You can use this trick in many contexts: it works if you’re struggling to stick to a diet, if you’re trying to kick your social media addiction, and yes, if you’re negotiating… especially if you’re negotiating with someone you dislike. The key is to use a distraction as a way to redirect your focus.
Whether you’re telling yourself, “I’m not going to eat that cookie,” or, “I’m not going to take the bait when my manager tries to provoke me,” what you’re doing is trying to restrain yourself. The problem is, it’s much harder to restrain than distract.
I think of it as “won’t do” vs. “will do.” When you’re about to reach for a mid-afternoon snack, look instead for one item to check off your to-do list. Rather than deciding you won’t get into an argument with your rude colleague when you’re hashing out responsibilities for a project, decide what you will do instead: “When John tells me I should leave the strategic planning to the men, I will pause and take a deep breath, then move the conversation forward by asking a question about the next topic on the agenda.”

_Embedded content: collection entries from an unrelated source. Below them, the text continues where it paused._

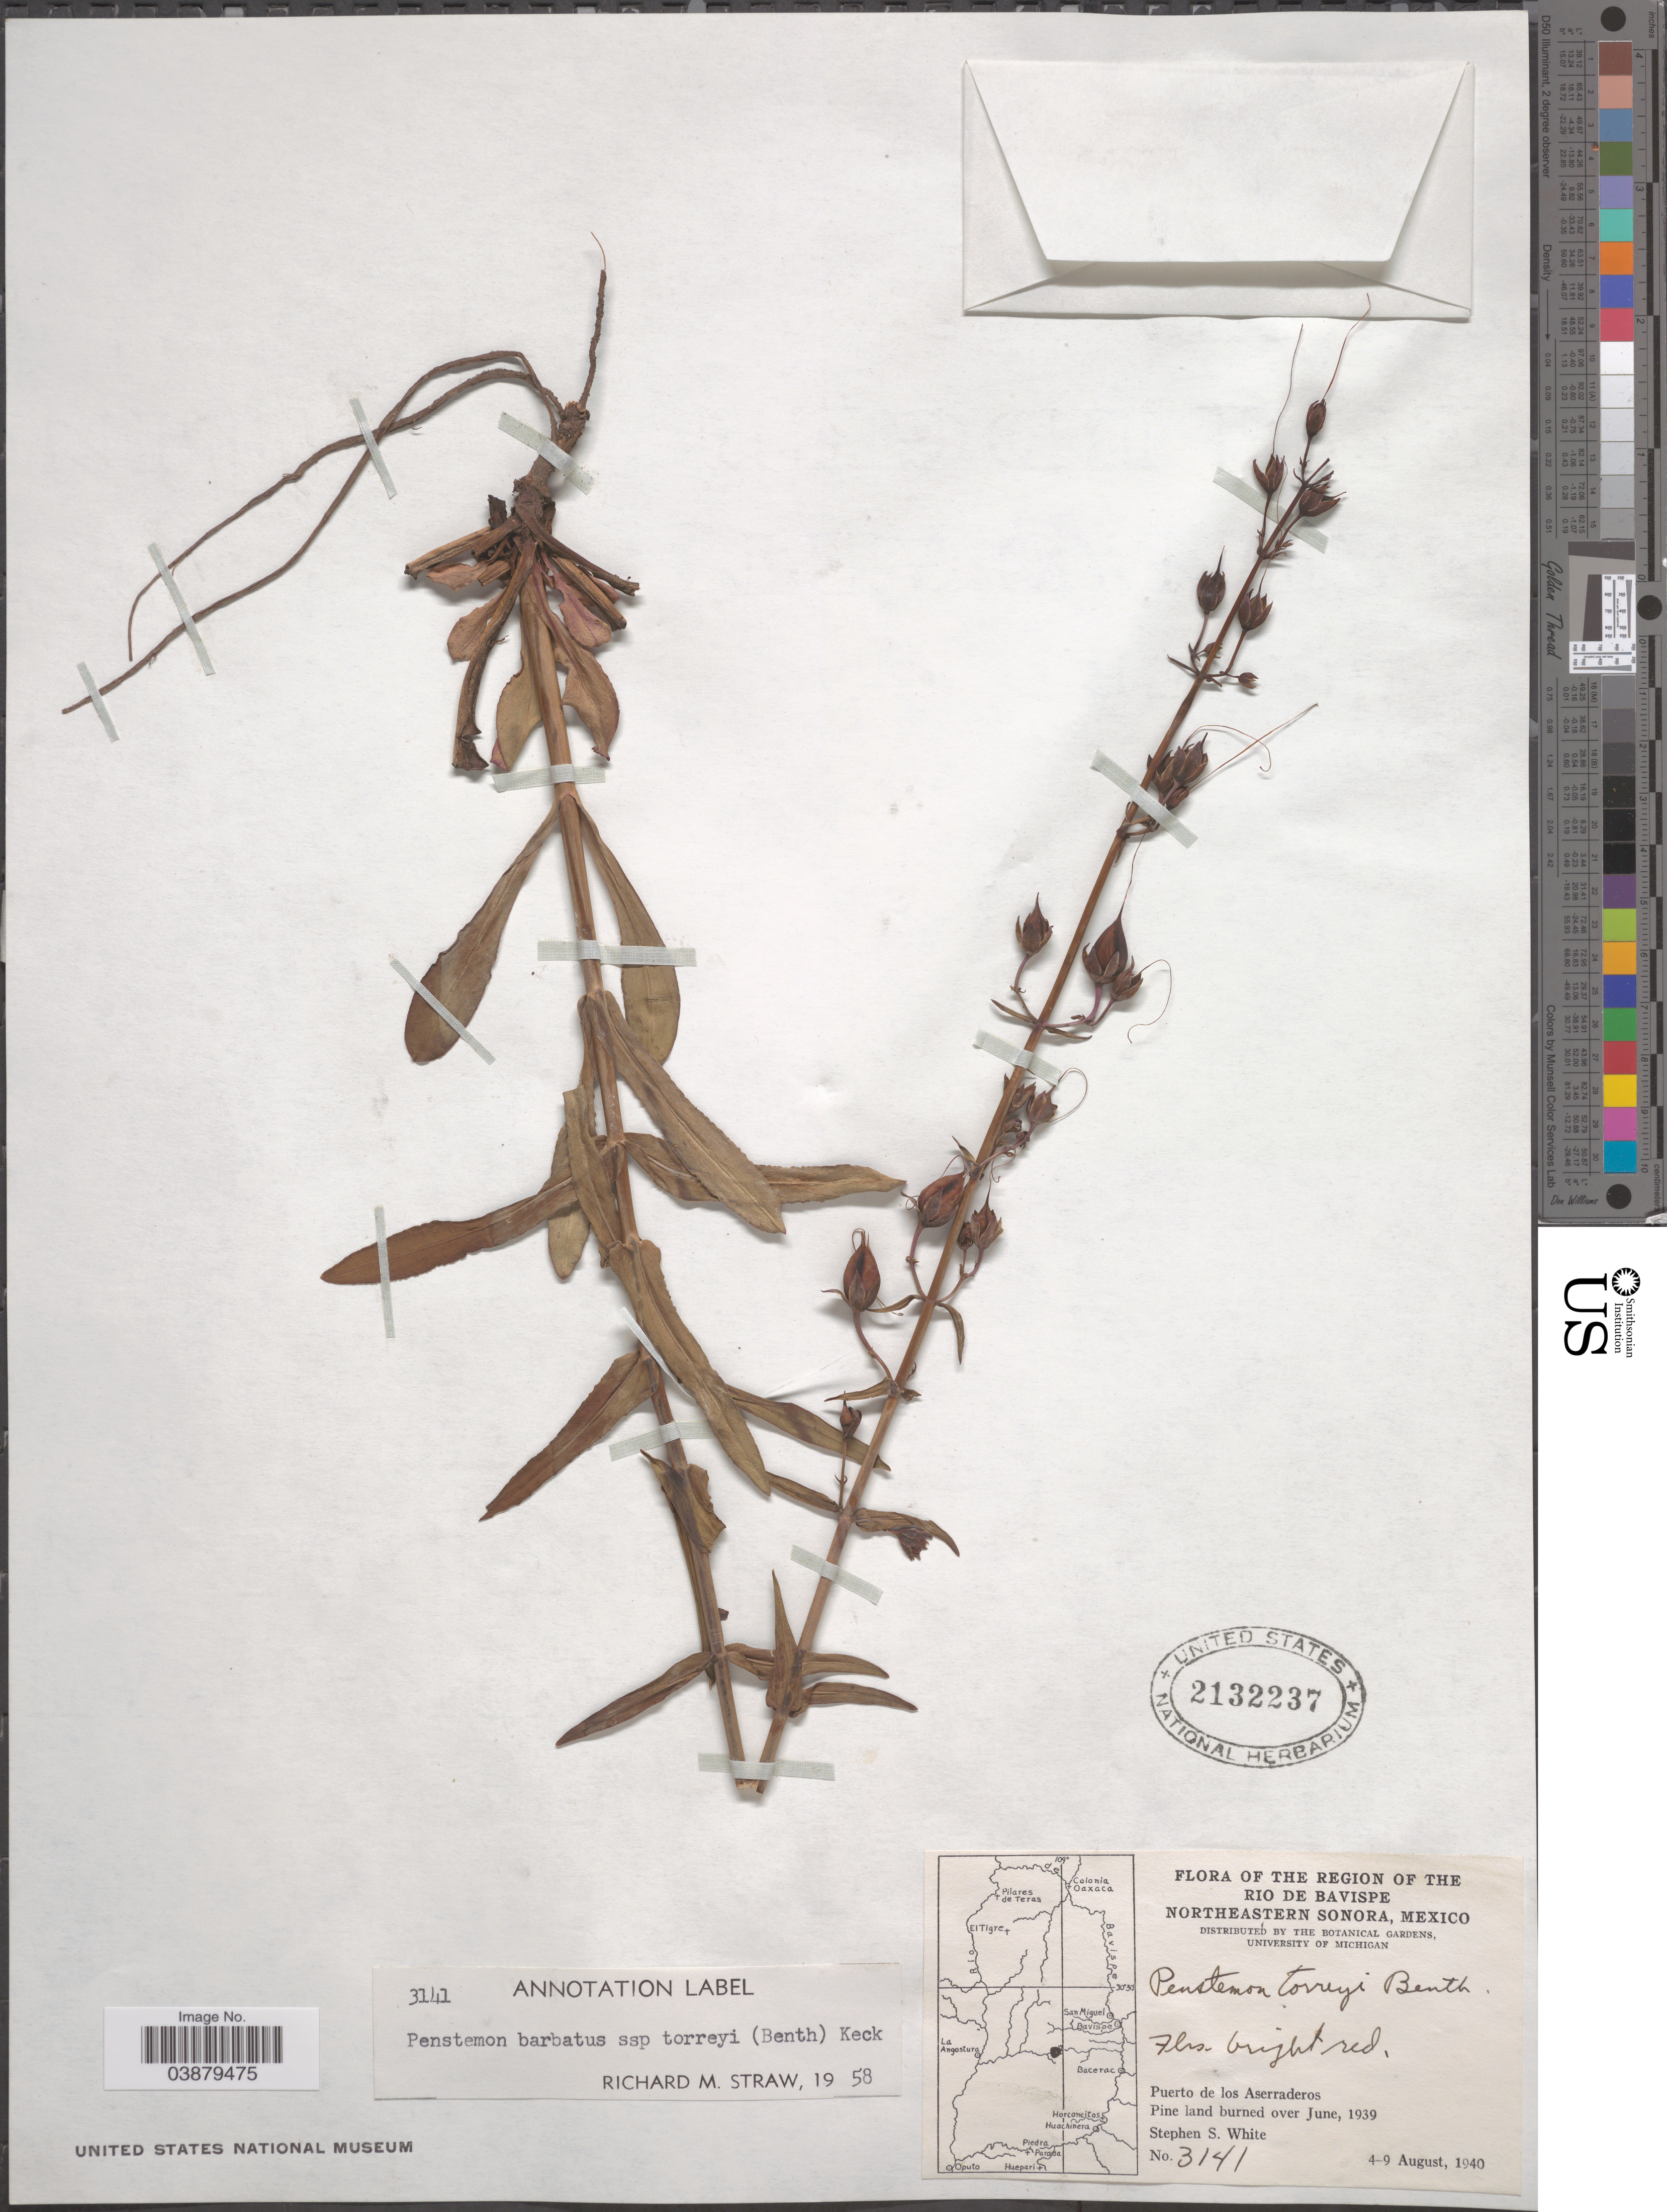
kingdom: Plantae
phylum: Tracheophyta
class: Magnoliopsida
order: Lamiales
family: Plantaginaceae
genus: Penstemon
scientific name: Penstemon barbatus subsp. torreyi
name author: (Benth.) D.D. Keck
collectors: S. S. White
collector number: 3141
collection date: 1940-08-04/1940-08-09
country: Mexico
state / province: Sonora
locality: The Region of the Rio de Bavispe. Northeastern Sonora. Puerto de los Aserraderos.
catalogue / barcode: US 2132237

The research behind this strategy originated in the 1960s. A psychologist named Walter Mischel conducted what’s become known as “the marshmallow test” to learn about delayed gratification in children. In the study, he gave a child a marshmallow and then left her or him alone in a room with it. The child could eat the marshmallow now, or wait until Mischel returned and receive two marshmallows. The children who were able to hold out found a way to distract themselves.
You might associate distraction with checking Facebook instead of working, but you can also use it as a tool to keep yourself on track with your goals. When you’re mentally preparing for a negotiation where you anticipate personality clashes, plan ahead for the situation you’re dreading. You’re (indefinitely) delaying the gratification — of shouting back, saying what you really think, letting them have it once and for all — by distracting yourself. You’re changing the subject.
Would it feel good to tell them to their face what a jerk they are? You bet. Will it help you reach an agreement that works for both of you without torpedoing your relationship? Unlikely. Unfortunately, that person isn’t likely to change his or her bad behavior just because you point it out. Your own behavior is the only thing you have any hope of controlling. When you’re dealing with obstacles, follow this mantra: change what you can control, influence what you can’t.
This “won’t do” vs. “will do” strategy is one of the techniques Heidi Grant, Ph.D., calls out in her book, “Nine Things Successful People Do Differently.” Grant is Senior Scientist at the Neuroleadership Institute, and associate director for the Motivation Science Center at Columbia University. It may take you a few tries to get the hang of, but I hope you’ll find it useful when you do.